Leadership is difficult (has been, is and will always be!). With that thought in mind, consider the following recurring challenges Situational Leaders encounter and work their way through!
Steps 1 and 2 of the Situational Leadership® Model (Identify the specific task and assess current Performance Readiness®) are both grounded in the DIAGNOSTIC competency. That competency is manifested by the leader’s ability to ask the right questions, pay attention to the right things and remain objective. In this regard, Situational Leaders are thoughtful people. They know the style they eventually employ will be a function of the answers they identify as they work their way through Steps 1 and 2. One of the easiest ways for a leader to get off track is to cheat those steps and over-trust first impressions, gut-level feel and intuition.

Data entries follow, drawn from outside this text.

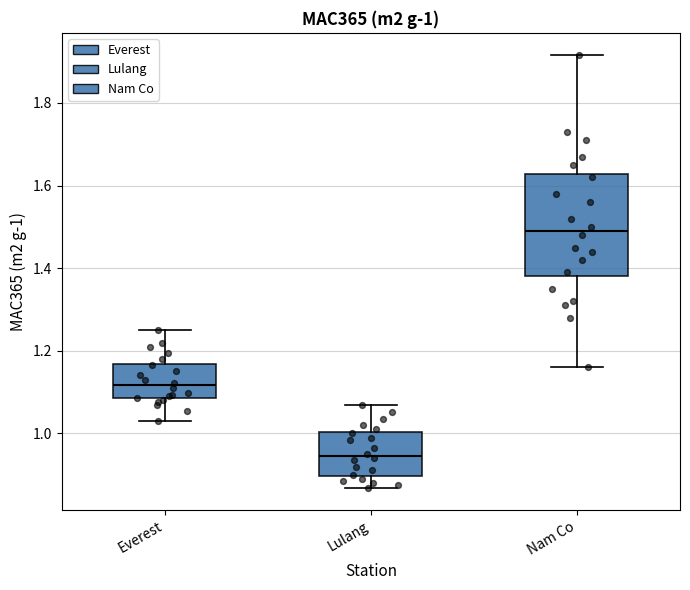

Which box's median line is the highest?

Nam Co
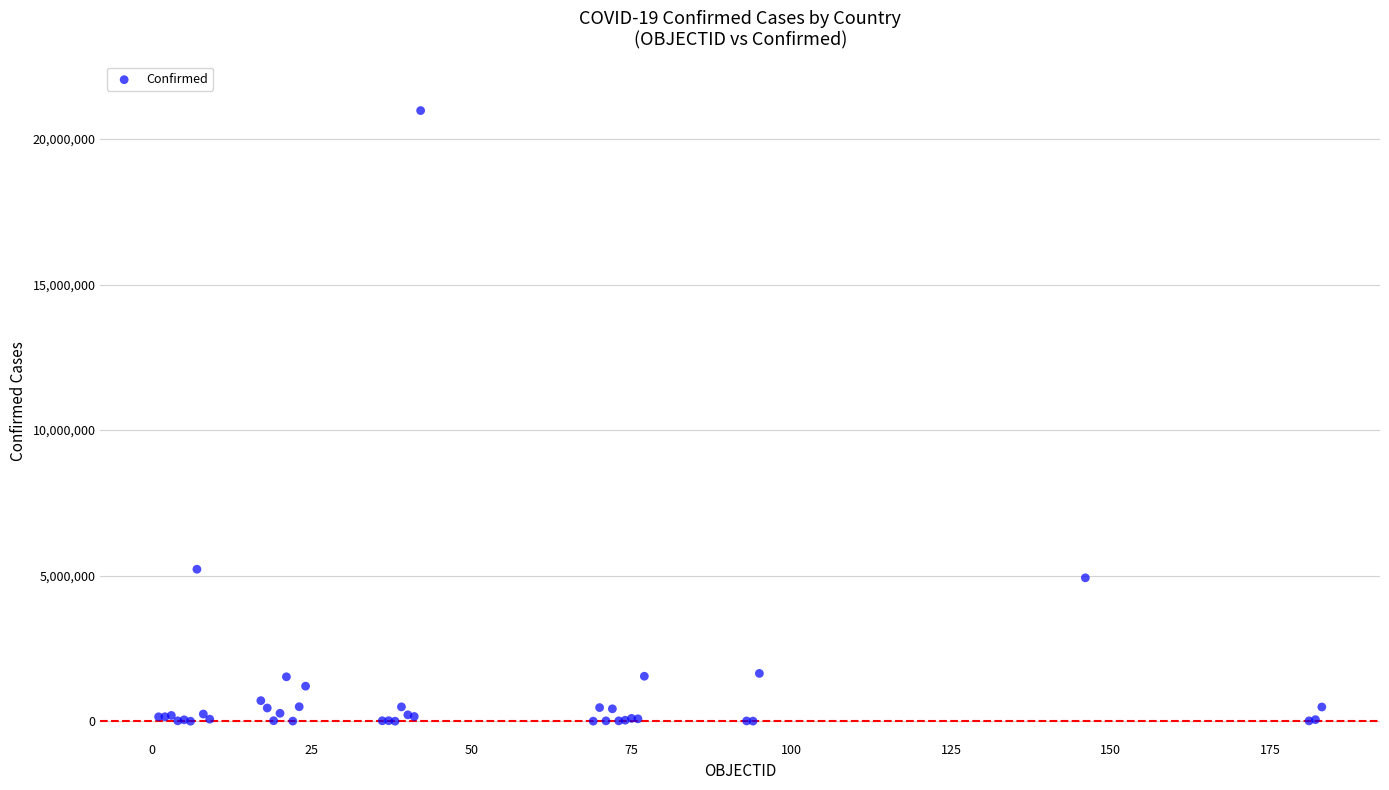

What Y value in the scatter plot is closest to 10488454?

5221809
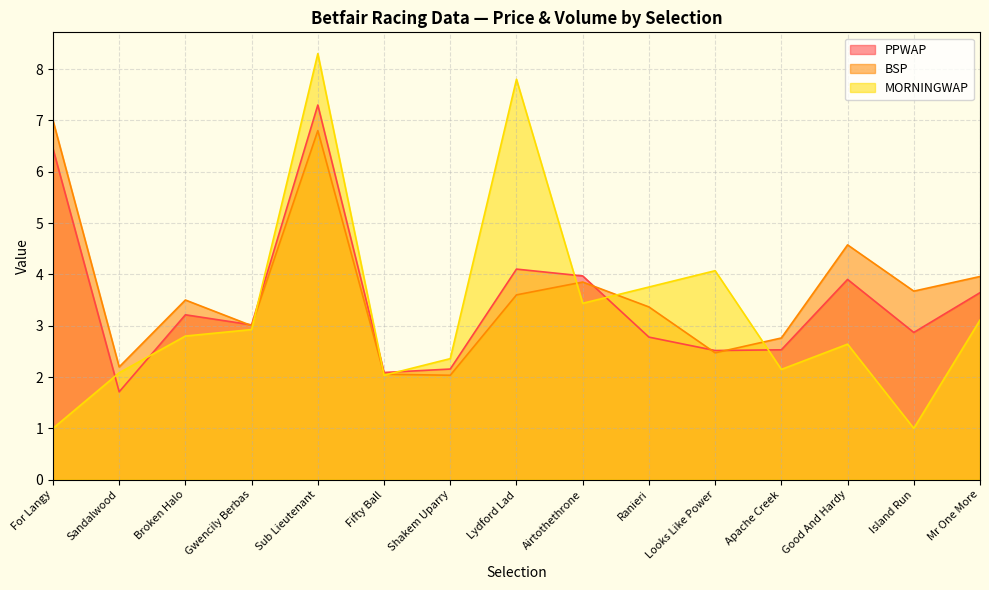

What is the label of the 2nd point from the right?

Island Run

There is no “exact-science” blueprint to follow, of course, but one thing is for certain: if a leader misdiagnoses (the task or the person performing it) the probability of a style match is significantly reduced. Successful Situational Leaders, not unlike successful physicians, are distinguished first and foremost by the accuracy of their diagnostic capabilities.
One of the primary ways a leader adds value in an organization is by accelerating the development of those they influence. Occasionally, with the best of intentions, those leaders can sabotage their own efforts. Consider (for the sake of example) a talented member of a hypothetical team that is clearly frustrated as he approaches his boss and asks for help on a challenging project. The boss is at an interesting fork in the leadership road! Is it a better developmental strategy to “jump in,” provide assistance and help solve the problem or to quietly encourage the employee to work through the obstacles, come up with a solution and own it? (I know, I know. IT DEPENDS!). But, in balancing the search for more detail, at least consider the notion that far too often managers unwittingly assume responsibility by providing their advice and (in so doing) remove accountability and the opportunity for significant development. William Oncken was one of the first to address this dynamic when he published his Harvard Business Review (HBR) classic: “Managing Management Time: Who’s Got the Monkey?” Successful Situational Leaders realize that engineering the development of others is a product of giving direction when it is needed and allowing people to chart their own course when it is not.
Low Does NOT Mean NO!
There is so much about leadership that is easy to understand — but truly difficult to do! One aspect that fits that description is spending dedicated, quality time with your highest performers. How simple does that sound? How much “common sense” does that make? But, unfortunately, how much distance is there between real-world “common practice” and that “common sense?” Why? It’s primarily because leaders are in high demand. Their schedules are crammed full of one competing priority after another and a significant amount of their time, effort and energy is spent helping members of their team with moderate to low Performance Readiness® develop task-specific proficiency. Leadership styles S1, S2 and S3 are comparatively time-intensive. It is easy to fall into a trap where you “trust” your high performers to deliver results and focus most of your attention elsewhere. Situational Leaders recognize that R4 to R3 regression is primarily a function of high performers that feel underappreciated and wind up losing motivation and/or commitment. As such, they fully operationalize the credo that “low relationship behavior does NOT mean NO relationship behavior!”
- Which of the three mistakes listed resonates most with you?
- What are other common pitfalls Sitautional Leaders encounter?